Introduced due to pressure from the major labels, variable iTunes pricing has launched at an awkward time. Only 5% of music downloads are legal according to the IFPI, and there’s a global recession, so reward that minority of digital music purchasers by… whacking 30% on the price of the most popular songs? Strange logic.

However, the labels are putting a different spin on it, with Billboard reporting that “for every one song they raise to $1.29, they will be reducing 10 songs to 69 cents”.

Which sounds great, although The Register spent a bit of time digging yesterday, and found that despite claims like this from the labels and Apple, “those bargain-basement tunes seem to be few and far between”. Even Vanilla Ice has hung onto his 99-cent track price.

Back to Billboard, though, and a label exec who makes another claim for why consumers should welcome variable pricing: “We’re thinking outside of the disc to reach a new generation of consumers who are able to consume music on any device, it’s not just the track any more.”

If ‘thinking outside the disc’ ever becomes a buzz-phrase, we might just have to kill ourselves. But the exec’s point is that labels might use the $1.29 price point to sell bundles – a song and a video, for example, or a song and a ringtone.

So have they done that at launch? Er, no. Hypebot doesn’t mince its words: “Instead of delivering more value in the form of additional content along with the higher price, the major labels upped the price of their most popular titles almost 30% just as many consumers began getting comfortable with paying for downloads and in the middle of the worst economic downturn in decades.”

The introduction of DRM-free music should be a good thing, although existing iTunes customers will have to pay to upgrade their previous purchases. That’s if they can – Ars Technica reports that at least one album – New Kids On The Block’s ‘Super Hits’ – isn’t now available DRM-free, even though it was available before in a DRM’d version.

Work to do
In the iTunes pricing article, how many songs do the labels say they will drop to 69 cents for every one song they raise to $1.29? The data that comes next has nothing to do with the iTunes pricing article.

Recorded information
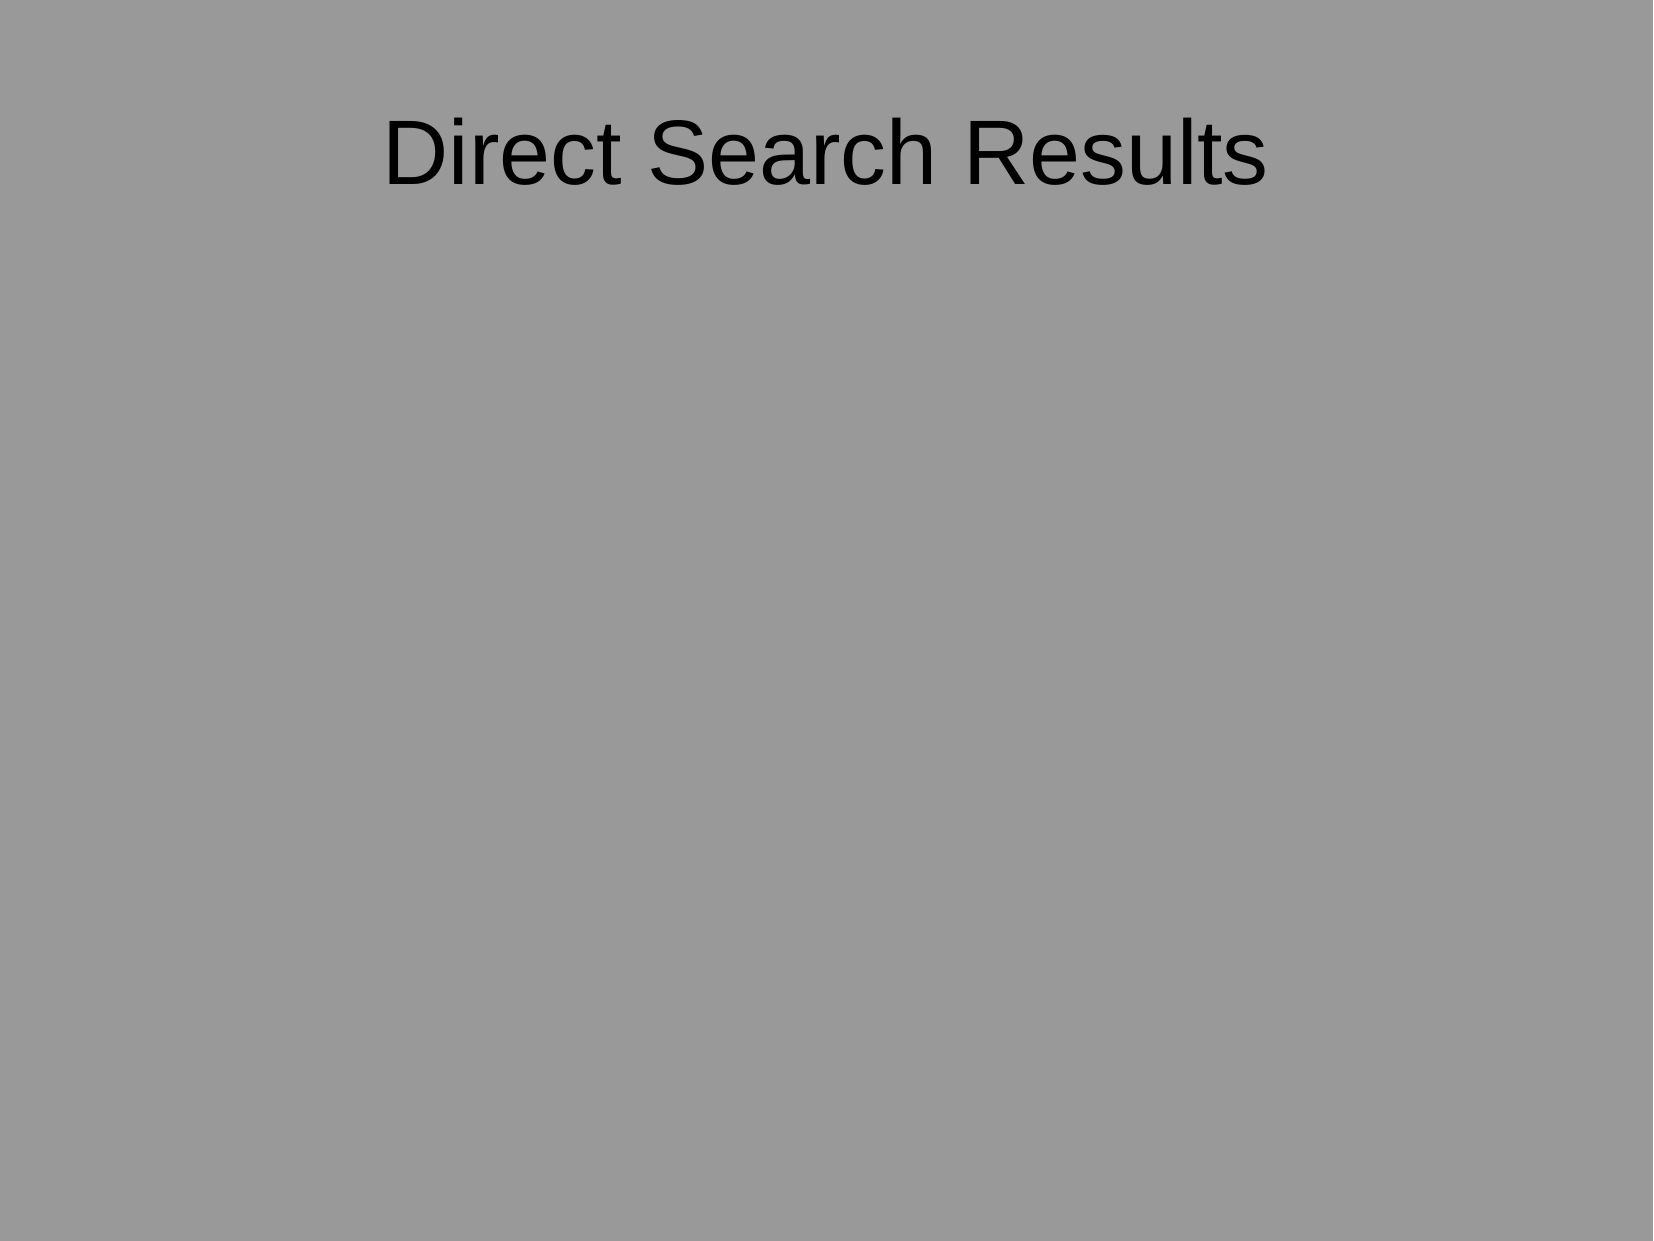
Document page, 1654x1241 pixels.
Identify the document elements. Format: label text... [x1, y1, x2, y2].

title Direct Search Results [82, 49, 1571, 257]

Problem solution
Ten songs.